### Source excerpt

Post date – 15 December 2011
Recent Activity at the Centre
On Saturday 5 November, Professor Linda Briskman delivered a keynote address to participants at the Australian Association of Social Workers conference in Townsville. The theme of the conference was Advance Australia Fair? The role of Social Work in achieving social justice and human rights and Linda spoke on ‘The human rights imperative for asylum seekers: The role of Social Work’.
Linda also attended the First International Conference on Human Rights and Cultures held in Tehran, Iran from 24 – 26 November. The conference titled, Cultures in Support of Humanity was a cooperation between educational institutions and organisations including Curtin University. As a keynote speaker, Linda addressed the topic ‘Border security, human security and human rights’.
Dr Karen Soldatic is on her way to the United Kingdom to begin her awarded prestigious British Academy International Visiting Fellowship to work with Professor Carol Thomas and Dr Chris Grover, Lancaster University. Karen will be exploring the impact of the Cameron Government’s welfare reform on people with disabilities and will undertake extensive field work with Disabled People’s Organisations, delivering a number of public forums and developing a set of civil society working papers for local disability advocacy groups. Upon her return to Australia in 2012, further comparative research will occur.

### Supplied material
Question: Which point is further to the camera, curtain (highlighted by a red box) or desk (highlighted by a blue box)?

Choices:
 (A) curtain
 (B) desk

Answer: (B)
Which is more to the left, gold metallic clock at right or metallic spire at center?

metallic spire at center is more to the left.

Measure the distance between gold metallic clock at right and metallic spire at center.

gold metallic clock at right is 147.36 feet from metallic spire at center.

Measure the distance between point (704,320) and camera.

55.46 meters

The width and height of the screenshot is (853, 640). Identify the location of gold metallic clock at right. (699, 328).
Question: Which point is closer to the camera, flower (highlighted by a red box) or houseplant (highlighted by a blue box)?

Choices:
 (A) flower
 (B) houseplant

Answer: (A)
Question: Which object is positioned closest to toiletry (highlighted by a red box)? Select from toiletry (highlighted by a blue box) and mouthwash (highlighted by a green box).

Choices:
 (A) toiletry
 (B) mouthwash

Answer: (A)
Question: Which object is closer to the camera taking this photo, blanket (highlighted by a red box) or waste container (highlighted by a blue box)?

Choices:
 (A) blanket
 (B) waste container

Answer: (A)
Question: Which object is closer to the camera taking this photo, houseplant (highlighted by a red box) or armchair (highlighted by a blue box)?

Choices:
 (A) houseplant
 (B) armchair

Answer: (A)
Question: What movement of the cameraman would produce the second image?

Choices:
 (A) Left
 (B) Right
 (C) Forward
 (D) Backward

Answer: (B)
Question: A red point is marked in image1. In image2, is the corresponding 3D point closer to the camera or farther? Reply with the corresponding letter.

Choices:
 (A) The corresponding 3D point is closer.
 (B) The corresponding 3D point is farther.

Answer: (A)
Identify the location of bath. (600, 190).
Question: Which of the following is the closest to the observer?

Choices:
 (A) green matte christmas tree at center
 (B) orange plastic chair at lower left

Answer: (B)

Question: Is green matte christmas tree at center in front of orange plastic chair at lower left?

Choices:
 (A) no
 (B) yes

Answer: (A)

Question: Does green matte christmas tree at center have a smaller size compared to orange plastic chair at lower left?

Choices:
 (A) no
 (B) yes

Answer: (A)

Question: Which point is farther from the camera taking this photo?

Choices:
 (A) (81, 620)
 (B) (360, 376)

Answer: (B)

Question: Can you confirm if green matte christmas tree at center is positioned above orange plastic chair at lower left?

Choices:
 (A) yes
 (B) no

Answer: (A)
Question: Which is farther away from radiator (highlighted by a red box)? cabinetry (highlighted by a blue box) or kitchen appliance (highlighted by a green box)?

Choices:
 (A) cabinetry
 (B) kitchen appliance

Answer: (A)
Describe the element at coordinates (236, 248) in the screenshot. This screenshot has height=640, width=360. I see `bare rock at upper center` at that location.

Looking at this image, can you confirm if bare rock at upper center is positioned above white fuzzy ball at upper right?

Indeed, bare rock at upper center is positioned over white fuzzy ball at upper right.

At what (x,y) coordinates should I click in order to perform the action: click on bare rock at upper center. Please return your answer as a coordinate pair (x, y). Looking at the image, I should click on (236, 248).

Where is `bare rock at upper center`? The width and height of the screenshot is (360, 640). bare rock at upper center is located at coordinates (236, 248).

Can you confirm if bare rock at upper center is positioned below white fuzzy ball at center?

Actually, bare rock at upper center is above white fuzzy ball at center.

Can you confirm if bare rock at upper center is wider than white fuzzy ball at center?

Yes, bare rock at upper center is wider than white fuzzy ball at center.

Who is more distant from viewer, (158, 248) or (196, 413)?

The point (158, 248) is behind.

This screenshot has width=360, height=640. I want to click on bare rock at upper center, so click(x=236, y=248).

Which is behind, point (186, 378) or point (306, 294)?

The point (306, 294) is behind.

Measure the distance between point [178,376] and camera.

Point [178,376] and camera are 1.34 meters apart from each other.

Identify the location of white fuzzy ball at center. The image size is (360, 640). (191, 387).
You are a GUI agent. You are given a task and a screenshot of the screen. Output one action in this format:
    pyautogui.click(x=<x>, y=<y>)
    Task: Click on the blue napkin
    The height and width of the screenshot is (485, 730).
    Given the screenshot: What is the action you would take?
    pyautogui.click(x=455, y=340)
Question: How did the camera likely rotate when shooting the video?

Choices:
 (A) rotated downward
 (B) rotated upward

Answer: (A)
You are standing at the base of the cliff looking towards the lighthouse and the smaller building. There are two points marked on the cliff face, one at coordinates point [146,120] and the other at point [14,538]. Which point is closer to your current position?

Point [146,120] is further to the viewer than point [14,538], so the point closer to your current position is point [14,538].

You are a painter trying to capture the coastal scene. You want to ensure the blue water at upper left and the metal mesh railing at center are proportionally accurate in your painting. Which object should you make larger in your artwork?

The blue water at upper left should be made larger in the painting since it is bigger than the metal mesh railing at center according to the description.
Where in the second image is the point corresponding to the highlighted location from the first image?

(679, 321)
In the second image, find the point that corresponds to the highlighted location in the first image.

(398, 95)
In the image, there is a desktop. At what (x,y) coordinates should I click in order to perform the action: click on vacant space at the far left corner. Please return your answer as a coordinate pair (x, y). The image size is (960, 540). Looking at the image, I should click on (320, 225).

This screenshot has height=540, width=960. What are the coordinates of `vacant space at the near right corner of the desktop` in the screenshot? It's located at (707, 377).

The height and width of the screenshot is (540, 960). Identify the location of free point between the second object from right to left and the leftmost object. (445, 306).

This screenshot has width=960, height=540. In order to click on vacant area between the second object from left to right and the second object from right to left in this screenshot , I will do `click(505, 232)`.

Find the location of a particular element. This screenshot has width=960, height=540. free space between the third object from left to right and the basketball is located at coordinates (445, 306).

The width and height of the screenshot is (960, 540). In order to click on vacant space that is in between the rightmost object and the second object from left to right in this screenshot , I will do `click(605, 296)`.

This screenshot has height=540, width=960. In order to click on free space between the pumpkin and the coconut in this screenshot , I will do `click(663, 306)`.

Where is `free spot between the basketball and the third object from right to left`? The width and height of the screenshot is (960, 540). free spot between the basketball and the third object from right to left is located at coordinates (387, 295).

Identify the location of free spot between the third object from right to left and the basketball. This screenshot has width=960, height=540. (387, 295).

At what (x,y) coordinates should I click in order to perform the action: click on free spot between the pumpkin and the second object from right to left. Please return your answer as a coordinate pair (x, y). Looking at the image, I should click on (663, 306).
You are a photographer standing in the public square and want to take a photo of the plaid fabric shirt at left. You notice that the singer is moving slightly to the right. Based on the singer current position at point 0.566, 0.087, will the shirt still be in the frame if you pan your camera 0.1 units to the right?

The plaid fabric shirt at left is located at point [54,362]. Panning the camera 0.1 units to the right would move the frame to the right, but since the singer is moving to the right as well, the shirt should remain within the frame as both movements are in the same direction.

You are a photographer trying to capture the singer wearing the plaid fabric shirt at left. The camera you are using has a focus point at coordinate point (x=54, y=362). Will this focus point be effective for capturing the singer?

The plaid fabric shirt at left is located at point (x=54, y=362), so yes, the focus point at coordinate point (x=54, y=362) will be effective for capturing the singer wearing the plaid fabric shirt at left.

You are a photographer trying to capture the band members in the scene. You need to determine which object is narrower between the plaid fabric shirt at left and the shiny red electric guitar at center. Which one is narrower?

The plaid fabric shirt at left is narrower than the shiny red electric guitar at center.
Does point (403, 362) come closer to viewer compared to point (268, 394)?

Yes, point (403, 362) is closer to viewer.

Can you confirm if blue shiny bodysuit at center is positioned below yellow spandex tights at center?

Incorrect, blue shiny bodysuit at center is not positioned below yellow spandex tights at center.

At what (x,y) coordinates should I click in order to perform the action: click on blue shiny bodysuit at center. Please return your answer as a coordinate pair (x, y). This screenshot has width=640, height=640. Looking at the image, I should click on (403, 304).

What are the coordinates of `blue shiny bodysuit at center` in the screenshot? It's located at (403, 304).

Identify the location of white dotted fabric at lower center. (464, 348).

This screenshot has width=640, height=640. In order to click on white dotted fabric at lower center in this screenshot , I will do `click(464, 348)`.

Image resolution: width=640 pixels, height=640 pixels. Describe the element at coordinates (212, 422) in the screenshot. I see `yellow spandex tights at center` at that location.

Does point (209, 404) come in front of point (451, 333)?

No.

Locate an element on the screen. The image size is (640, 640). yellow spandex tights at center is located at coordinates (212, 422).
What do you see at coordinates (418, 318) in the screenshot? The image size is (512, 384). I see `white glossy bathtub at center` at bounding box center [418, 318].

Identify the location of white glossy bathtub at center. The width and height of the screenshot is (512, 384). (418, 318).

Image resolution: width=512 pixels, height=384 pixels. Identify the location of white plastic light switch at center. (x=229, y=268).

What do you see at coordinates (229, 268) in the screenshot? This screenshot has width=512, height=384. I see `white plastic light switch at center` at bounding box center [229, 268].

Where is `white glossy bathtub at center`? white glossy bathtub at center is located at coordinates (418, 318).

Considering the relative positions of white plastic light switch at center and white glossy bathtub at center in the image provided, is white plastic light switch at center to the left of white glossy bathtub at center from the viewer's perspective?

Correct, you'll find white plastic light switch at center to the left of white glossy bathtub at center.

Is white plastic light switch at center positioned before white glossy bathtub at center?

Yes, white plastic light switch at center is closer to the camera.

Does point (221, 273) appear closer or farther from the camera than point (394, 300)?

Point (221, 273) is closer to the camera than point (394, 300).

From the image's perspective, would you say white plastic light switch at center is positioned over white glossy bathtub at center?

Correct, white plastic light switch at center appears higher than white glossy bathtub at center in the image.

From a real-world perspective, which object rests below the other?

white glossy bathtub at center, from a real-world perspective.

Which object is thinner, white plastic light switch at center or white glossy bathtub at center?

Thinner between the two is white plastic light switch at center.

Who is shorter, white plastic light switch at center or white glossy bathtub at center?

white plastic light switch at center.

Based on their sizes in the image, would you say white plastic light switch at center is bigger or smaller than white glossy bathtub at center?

### Stated problem
Reproduce the full post on recent activity at the Centre word for word, from the post date line through its last sentence.

### Response to this exercise
Post date – 15 December 2011
Recent Activity at the Centre
On Saturday 5 November, Professor Linda Briskman delivered a keynote address to participants at the Australian Association of Social Workers conference in Townsville. The theme of the conference was Advance Australia Fair? The role of Social Work in achieving social justice and human rights and Linda spoke on ‘The human rights imperative for asylum seekers: The role of Social Work’.
Linda also attended the First International Conference on Human Rights and Cultures held in Tehran, Iran from 24 – 26 November. The conference titled, Cultures in Support of Humanity was a cooperation between educational institutions and organisations including Curtin University. As a keynote speaker, Linda addressed the topic ‘Border security, human security and human rights’.
Dr Karen Soldatic is on her way to the United Kingdom to begin her awarded prestigious British Academy International Visiting Fellowship to work with Professor Carol Thomas and Dr Chris Grover, Lancaster University. Karen will be exploring the impact of the Cameron Government’s welfare reform on people with disabilities and will undertake extensive field work with Disabled People’s Organisations, delivering a number of public forums and developing a set of civil society working papers for local disability advocacy groups. Upon her return to Australia in 2012, further comparative research will occur.